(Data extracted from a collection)
====

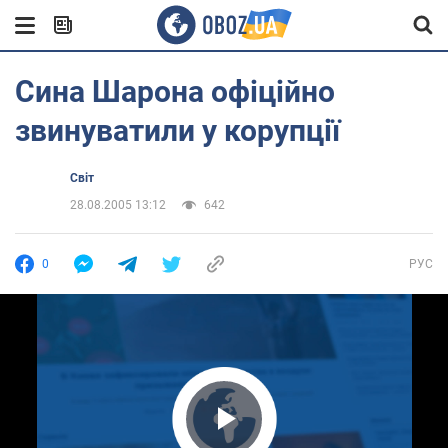
Сина Шарона офіційно
звинуватили у корупції
Світ
28.08.2005 13:12
642
0
РУС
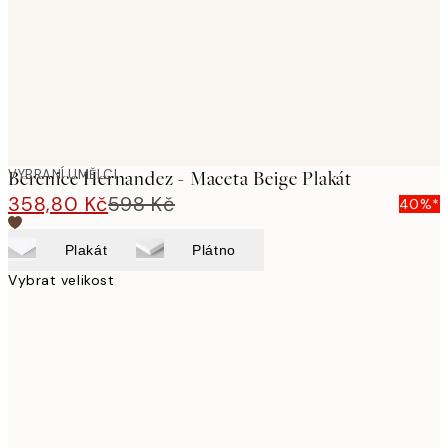
images
VYBRANÍ UMĚLCI
Berenice Hernandez - Maceta Beige Plakát
358,80 Kč
598 Kč
40%*
Plakát
Plátno
Vybrat velikost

====

• PROBLEM DETAILS: Find every line in the data that contains the word "Plakát" and copy each one.

• SOLUTION TO THIS PROBLEM:
Berenice Hernandez - Maceta Beige Plakát
Plakát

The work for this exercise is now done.